BEGIN Text for analysis

This is why I encourage everyone to read the comic and/or watch the film to remind us how easy it is to get accustomed to a normalised anti-democratic government, to stop fighting and accept the most atrocious things as banal.“The truth is that there is something terribly wrong with this country” ,V tells the people when he hijacks the state propaganda system to broadcast his message on every TV screen. And there is something terribly wrong with Donald Trump, a white supremacist bigot, becoming president of the United States. Now the unthinkable has occurred – what no one but a few thought possible – how long will it be before we are normalising hate and fear, and ceasing to fight? Moore and Lloyd’s V reminds us that we are responsible for our own freedom or oppression:

“We’ve had a string of embezzlers, frauds, liars and lunatics making a string of catastrophic decisions. This is plain fact. But who elected them? It was you! You who appointed these people! You who gave them the power to make your decisions for you! All you had to say was ‘no’. You have no spine. You have no pride.”

END Text for analysis
BEGIN Data under study

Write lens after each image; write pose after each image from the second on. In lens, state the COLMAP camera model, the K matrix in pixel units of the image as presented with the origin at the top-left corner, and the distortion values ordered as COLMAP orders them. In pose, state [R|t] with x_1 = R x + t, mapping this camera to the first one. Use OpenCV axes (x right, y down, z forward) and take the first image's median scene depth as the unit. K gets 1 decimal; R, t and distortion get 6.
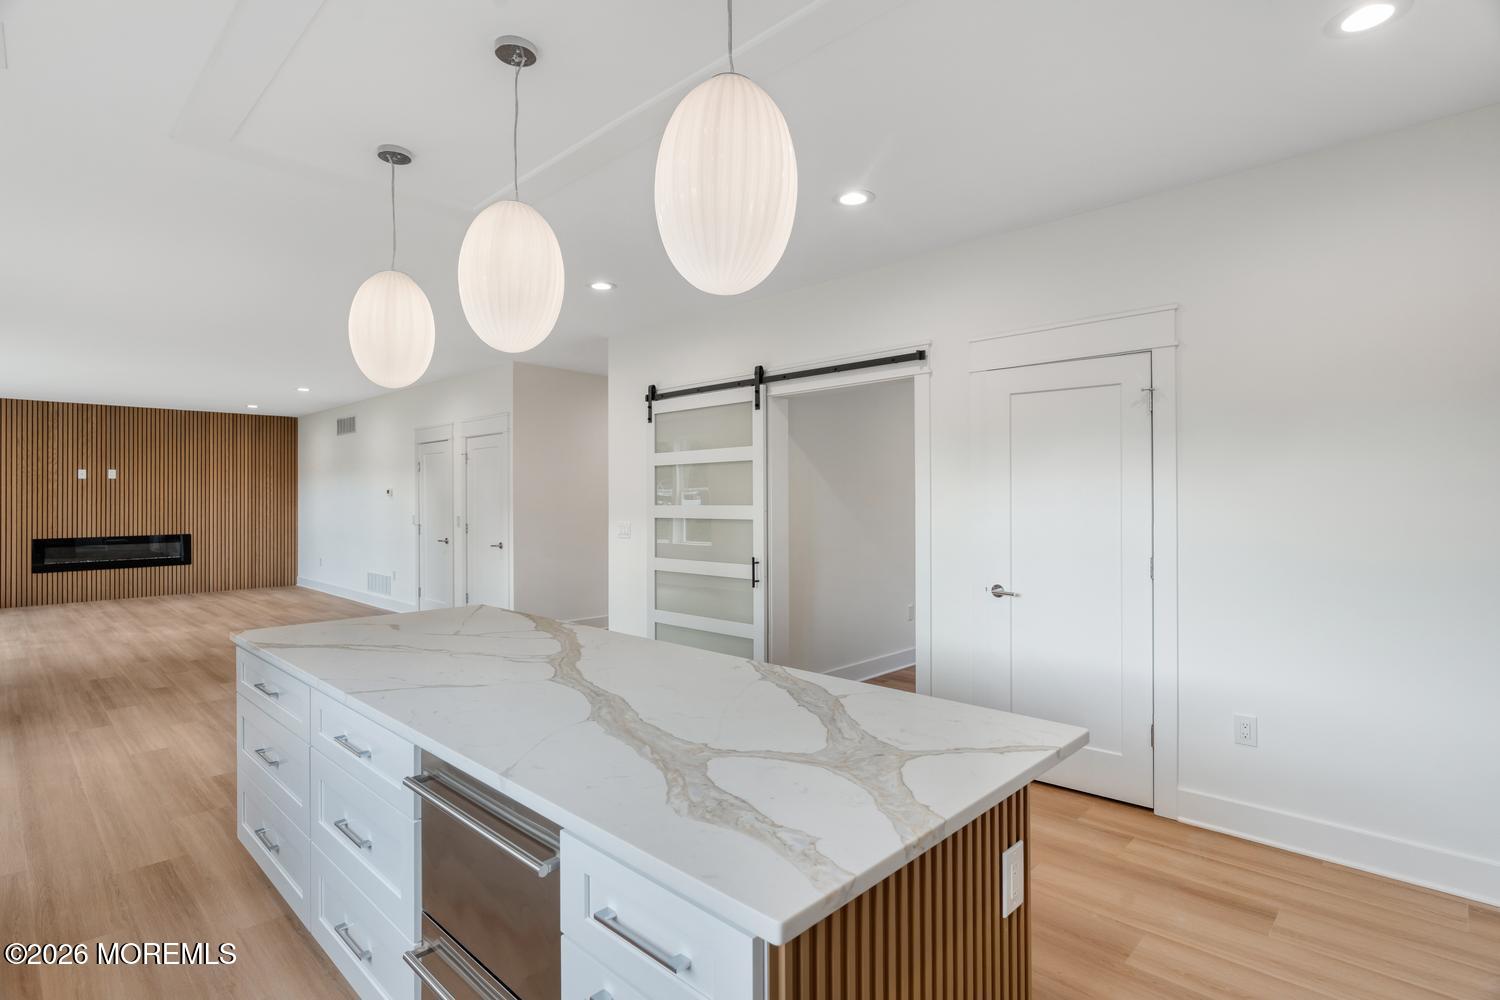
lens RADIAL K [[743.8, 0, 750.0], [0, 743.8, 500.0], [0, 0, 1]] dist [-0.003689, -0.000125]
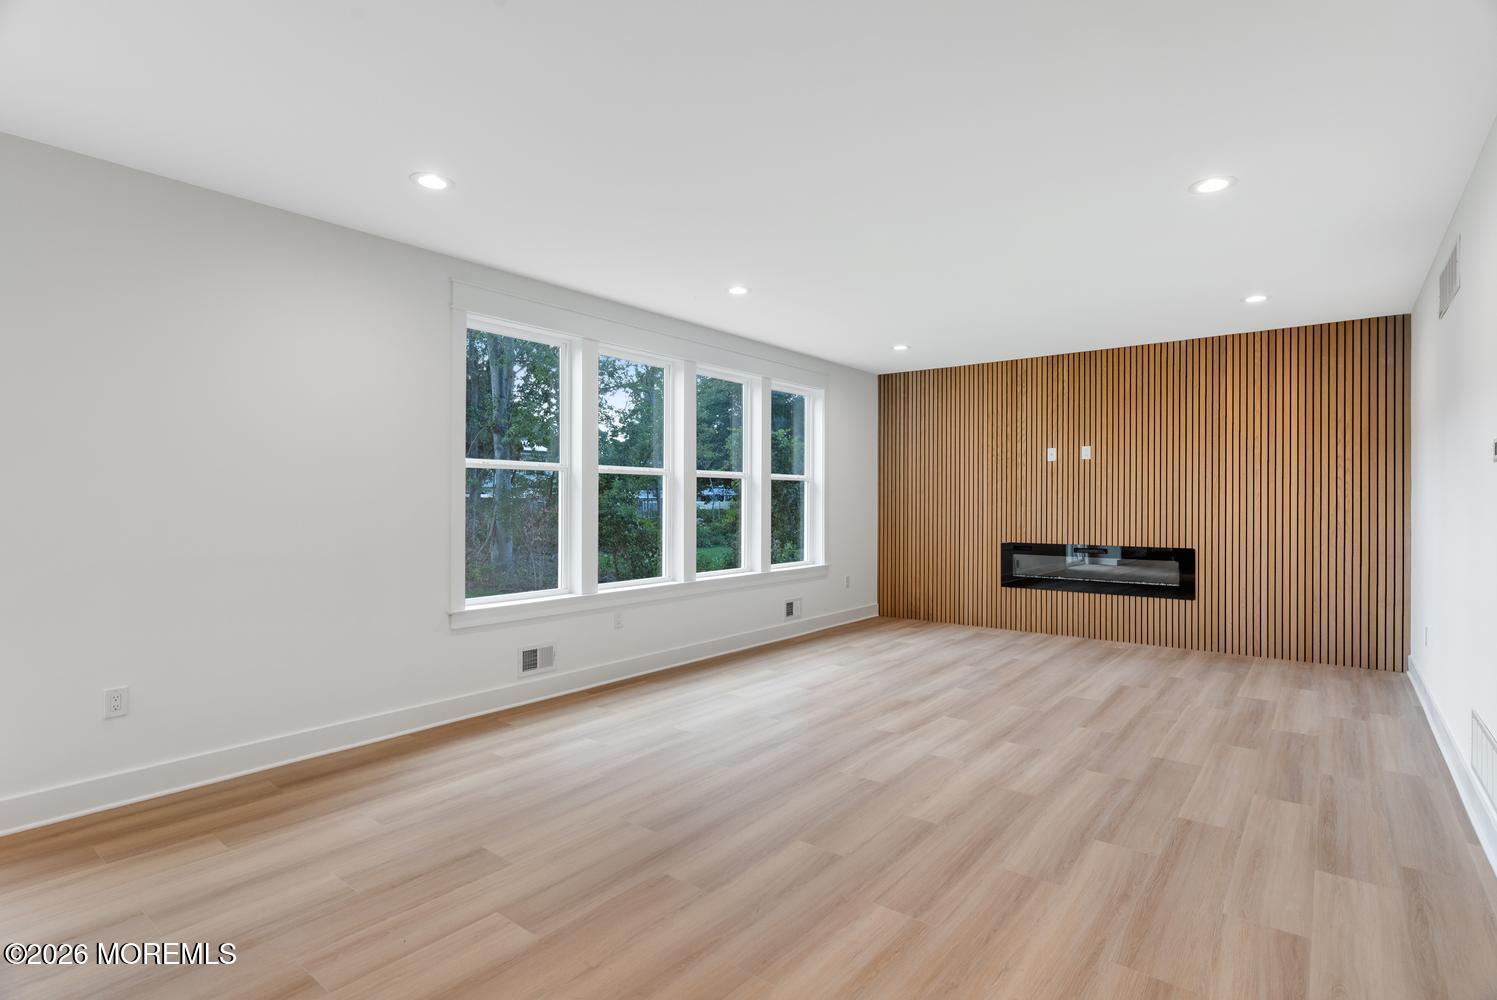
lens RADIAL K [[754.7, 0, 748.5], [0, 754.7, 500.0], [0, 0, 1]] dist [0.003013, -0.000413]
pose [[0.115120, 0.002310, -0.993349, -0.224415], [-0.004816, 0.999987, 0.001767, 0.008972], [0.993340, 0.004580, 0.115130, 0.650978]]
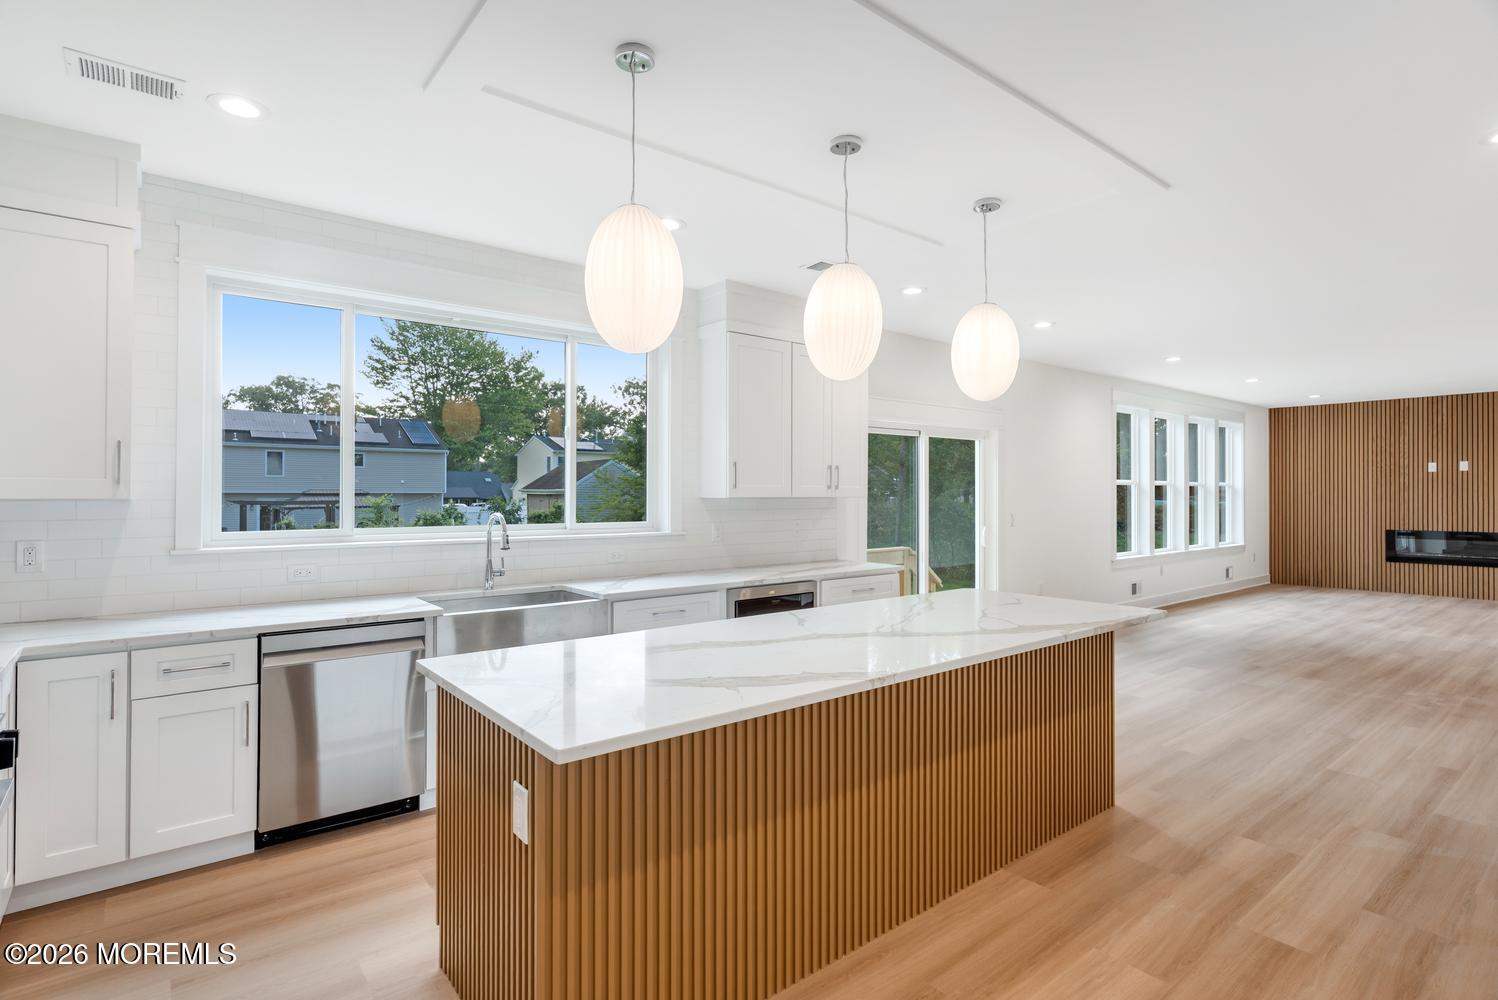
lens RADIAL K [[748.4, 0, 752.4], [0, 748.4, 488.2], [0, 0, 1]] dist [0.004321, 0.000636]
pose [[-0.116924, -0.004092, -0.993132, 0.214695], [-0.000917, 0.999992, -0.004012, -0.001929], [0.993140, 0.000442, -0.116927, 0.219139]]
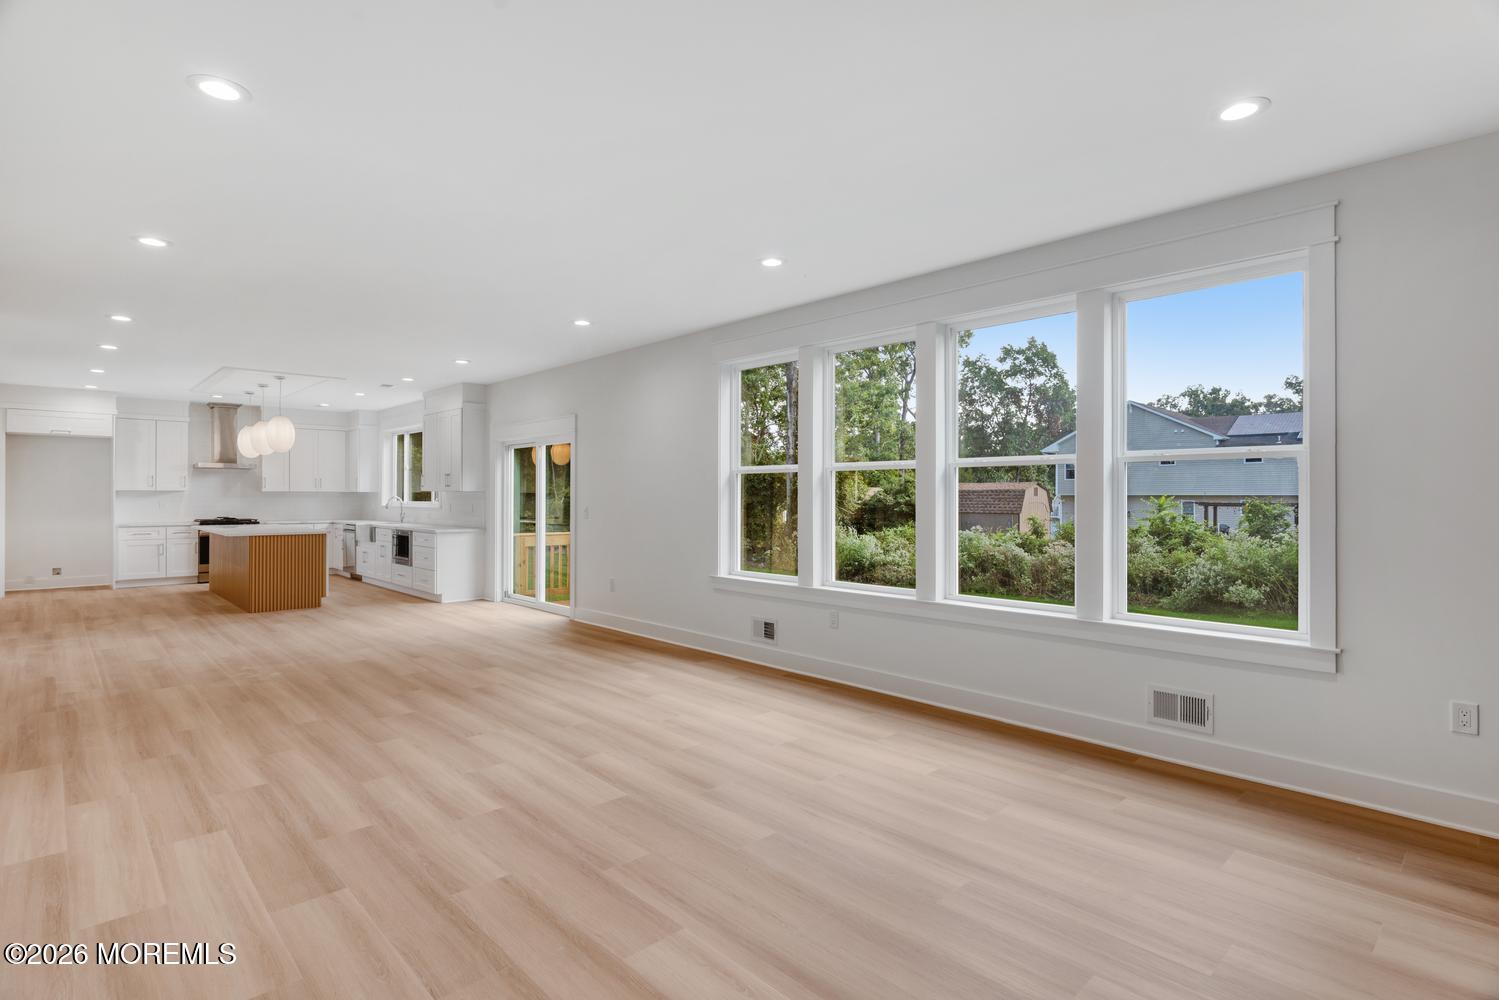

END Data under study

Aim of the task - Write the next part of the piece on V for Vendetta and Trump's election, starting right after its closing quotation.

Reply -
V is only an idea, the powerful idea that people have the power to rebel against authoritarianism. But there will be no V to come save us all (French people, like me, or Americans, or anyone else whose country is or might be falling into the hands of fascists). In the end, when detective Finch (Stephen Rea) asks Evey (Natalie Portman) who V was, she answers:

 “He was Edmond Dantes. And he was my father… and my mother. My brother. My friend. He was you. And me. He was all of us.”

“People should not be afraid of their governments. Governments should be afraid of their people” Gordon (Stephen Fry) wisely reminds Evey in the movie. So let’s not sit back and ‘wait and see’. Instead, let’s unite, and let’s make an effort to remember, each and every day, that this is not normal.